The obvious solution to this problem is to increase consumer demand. Miners have neglected generic advertising for, at least, the past 15 years. Their experts must have been aware of the negative aspects of long-term neglect. It is clear to anyone with a logical mind that demand for diamonds begins with the consumer. The consumer feeds the retailer, the retailer feeds the wholesaler, the wholesaler replenishes stock from the manufacturer, and finally manufacturers purchase rough diamonds from miners. The diamond pipeline has survived since the turn of this century in the exact opposite priority sequence. The emphasis has been on mining profits at the expense of the health of manufacturers, dealers and retailers which, as we all know, gives rise to the emergence of an apathetic consumer.

Since we are playing the blame game, I would like to point out that De Beers ventures into the retail arena have been nothing but folly.
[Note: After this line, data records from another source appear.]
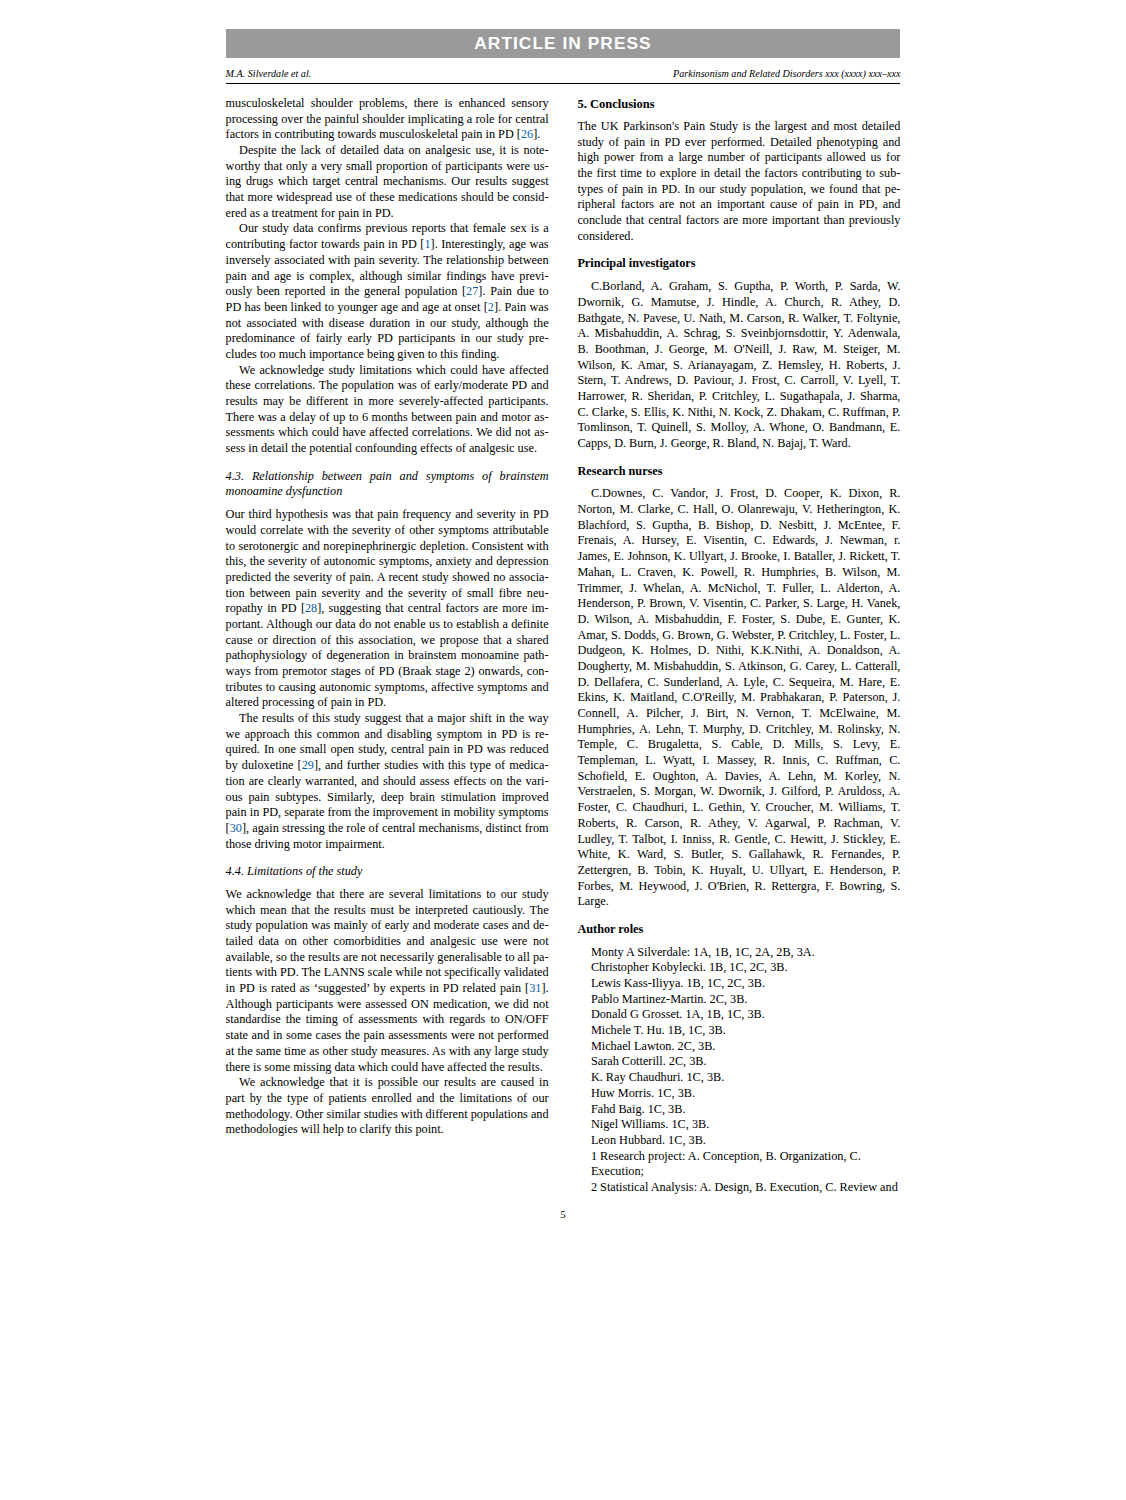ARTICLE IN PRESS
M.A. Silverdale et al. Parkinsonism and Related Disorders xxx (xxxx) xxx–xxx
musculoskeletal shoulder problems, there is enhanced sensory processing over the painful shoulder implicating a role for central factors in contributing towards musculoskeletal pain in PD [26].
Despite the lack of detailed data on analgesic use, it is noteworthy that only a very small proportion of participants were using drugs which target central mechanisms. Our results suggest that more widespread use of these medications should be considered as a treatment for pain in PD.
Our study data confirms previous reports that female sex is a contributing factor towards pain in PD [1]. Interestingly, age was inversely associated with pain severity. The relationship between pain and age is complex, although similar findings have previously been reported in the general population [27]. Pain due to PD has been linked to younger age and age at onset [2]. Pain was not associated with disease duration in our study, although the predominance of fairly early PD participants in our study precludes too much importance being given to this finding.
We acknowledge study limitations which could have affected these correlations. The population was of early/moderate PD and results may be different in more severely-affected participants. There was a delay of up to 6 months between pain and motor assessments which could have affected correlations. We did not assess in detail the potential confounding effects of analgesic use.
4.3. Relationship between pain and symptoms of brainstem monoamine dysfunction
Our third hypothesis was that pain frequency and severity in PD would correlate with the severity of other symptoms attributable to serotonergic and norepinephrinergic depletion. Consistent with this, the severity of autonomic symptoms, anxiety and depression predicted the severity of pain. A recent study showed no association between pain severity and the severity of small fibre neuropathy in PD [28], suggesting that central factors are more important. Although our data do not enable us to establish a definite cause or direction of this association, we propose that a shared pathophysiology of degeneration in brainstem monoamine pathways from premotor stages of PD (Braak stage 2) onwards, contributes to causing autonomic symptoms, affective symptoms and altered processing of pain in PD.
The results of this study suggest that a major shift in the way we approach this common and disabling symptom in PD is required. In one small open study, central pain in PD was reduced by duloxetine [29], and further studies with this type of medication are clearly warranted, and should assess effects on the various pain subtypes. Similarly, deep brain stimulation improved pain in PD, separate from the improvement in mobility symptoms [30], again stressing the role of central mechanisms, distinct from those driving motor impairment.
4.4. Limitations of the study
We acknowledge that there are several limitations to our study which mean that the results must be interpreted cautiously. The study population was mainly of early and moderate cases and detailed data on other comorbidities and analgesic use were not available, so the results are not necessarily generalisable to all patients with PD. The LANNS scale while not specifically validated in PD is rated as ‘suggested’ by experts in PD related pain [31]. Although participants were assessed ON medication, we did not standardise the timing of assessments with regards to ON/OFF state and in some cases the pain assessments were not performed at the same time as other study measures. As with any large study there is some missing data which could have affected the results.
We acknowledge that it is possible our results are caused in part by the type of patients enrolled and the limitations of our methodology. Other similar studies with different populations and methodologies will help to clarify this point.
5. Conclusions
The UK Parkinson's Pain Study is the largest and most detailed study of pain in PD ever performed. Detailed phenotyping and high power from a large number of participants allowed us for the first time to explore in detail the factors contributing to subtypes of pain in PD. In our study population, we found that peripheral factors are not an important cause of pain in PD, and conclude that central factors are more important than previously considered.
Principal investigators
C.Borland, A. Graham, S. Guptha, P. Worth, P. Sarda, W. Dwornik, G. Mamutse, J. Hindle, A. Church, R. Athey, D. Bathgate, N. Pavese, U. Nath, M. Carson, R. Walker, T. Foltynie, A. Misbahuddin, A. Schrag, S. Sveinbjornsdottir, Y. Adenwala, B. Boothman, J. George, M. O'Neill, J. Raw, M. Steiger, M. Wilson, K. Amar, S. Arianayagam, Z. Hemsley, H. Roberts, J. Stern, T. Andrews, D. Paviour, J. Frost, C. Carroll, V. Lyell, T. Harrower, R. Sheridan, P. Critchley, L. Sugathapala, J. Sharma, C. Clarke, S. Ellis, K. Nithi, N. Kock, Z. Dhakam, C. Ruffman, P. Tomlinson, T. Quinell, S. Molloy, A. Whone, O. Bandmann, E. Capps, D. Burn, J. George, R. Bland, N. Bajaj, T. Ward.
Research nurses
C.Downes, C. Vandor, J. Frost, D. Cooper, K. Dixon, R. Norton, M. Clarke, C. Hall, O. Olanrewaju, V. Hetherington, K. Blachford, S. Guptha, B. Bishop, D. Nesbitt, J. McEntee, F. Frenais, A. Hursey, E. Visentin, C. Edwards, J. Newman, r. James, E. Johnson, K. Ullyart, J. Brooke, I. Bataller, J. Rickett, T. Mahan, L. Craven, K. Powell, R. Humphries, B. Wilson, M. Trimmer, J. Whelan, A. McNichol, T. Fuller, L. Alderton, A. Henderson, P. Brown, V. Visentin, C. Parker, S. Large, H. Vanek, D. Wilson, A. Misbahuddin, F. Foster, S. Dube, E. Gunter, K. Amar, S. Dodds, G. Brown, G. Webster, P. Critchley, L. Foster, L. Dudgeon, K. Holmes, D. Nithi, K.K.Nithi, A. Donaldson, A. Dougherty, M. Misbahuddin, S. Atkinson, G. Carey, L. Catterall, D. Dellafera, C. Sunderland, A. Lyle, C. Sequeira, M. Hare, E. Ekins, K. Maitland, C.O'Reilly, M. Prabhakaran, P. Paterson, J. Connell, A. Pilcher, J. Birt, N. Vernon, T. McElwaine, M. Humphries, A. Lehn, T. Murphy, D. Critchley, M. Rolinsky, N. Temple, C. Brugaletta, S. Cable, D. Mills, S. Levy, E. Templeman, L. Wyatt, I. Massey, R. Innis, C. Ruffman, C. Schofield, E. Oughton, A. Davies, A. Lehn, M. Korley, N. Verstraelen, S. Morgan, W. Dwornik, J. Gilford, P. Aruldoss, A. Foster, C. Chaudhuri, L. Gethin, Y. Croucher, M. Williams, T. Roberts, R. Carson, R. Athey, V. Agarwal, P. Rachman, V. Ludley, T. Talbot, I. Inniss, R. Gentle, C. Hewitt, J. Stickley, E. White, K. Ward, S. Butler, S. Gallahawk, R. Fernandes, P. Zettergren, B. Tobin, K. Huyalt, U. Ullyart, E. Henderson, P. Forbes, M. Heywood, J. O'Brien, R. Rettergra, F. Bowring, S. Large.
Author roles
Monty A Silverdale: 1A, 1B, 1C, 2A, 2B, 3A.
Christopher Kobylecki. 1B, 1C, 2C, 3B.
Lewis Kass-Iliyya. 1B, 1C, 2C, 3B.
Pablo Martinez-Martin. 2C, 3B.
Donald G Grosset. 1A, 1B, 1C, 3B.
Michele T. Hu. 1B, 1C, 3B.
Michael Lawton. 2C, 3B.
Sarah Cotterill. 2C, 3B.
K. Ray Chaudhuri. 1C, 3B.
Huw Morris. 1C, 3B.
Fahd Baig. 1C, 3B.
Nigel Williams. 1C, 3B.
Leon Hubbard. 1C, 3B.
1 Research project: A. Conception, B. Organization, C. Execution;
2 Statistical Analysis: A. Design, B. Execution, C. Review and
5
These ventures have greatly contributed to fracturing consumer demand for diamonds. From 'Supplier of Choice' where De Beers forced diamond cutters into jewellery manufacturing; a field in which they had no experience, through their many retail ventures including "Forevermark' and 'Lightbox'. De Beers has disrupted an orderly supply chain and fragmented and confused the end user. It could be said that De Beers has been cannibalizing... itself!

Of all the mistakes that De Beers has made in downstream marketing, I believe that the introduction of 'Forevermark' was the stupidest. In this instance, De Beers decided to market their own brand in opposition to all the rest of their diamonds. They planted a seed in the consumers mind that some diamonds are better than others and dismissed their long-held theory that every diamond has an equally strong value proposition. They destroyed 100 years of their own advertising and consumer awareness campaigns with this one single initiative!

The 'Forevermark' branding experiment is, of course, supported by superficial criteria. The only real difference between a 'Forevermark' diamond and another diamond is the brand name. There is currently no factual evidence to distinguish a 'Forevermark' diamond as a superior diamond. Current cutting and tracking standards have advanced greatly in the last few years and most generic diamonds meet or exceed 'Forevermark' standards. Brand or no brand, most generic diamonds are cut, tracked and guaranteed using equally up to date and efficient auditing technology as used by 'Forevermark'.

Personally, I believe that the diamond industry, including miners, are finally realizing that there is a need for a drastic change of priorities. Many industry analysts have stressed the importance of keeping all levels of the supply chain healthy. They understand the necessity of prioritizing consumer interest in diamonds above all other concerns. This change of attitude is very encouraging and underpins my current optimism. My optimism does not come from an analytical or statistical study but from a gut feeling stemming from an understanding of the unshakable resolve of those involved in the diamond industry to ensure that diamonds maintain their traditional role as the physical manifestation of the love of one person for another.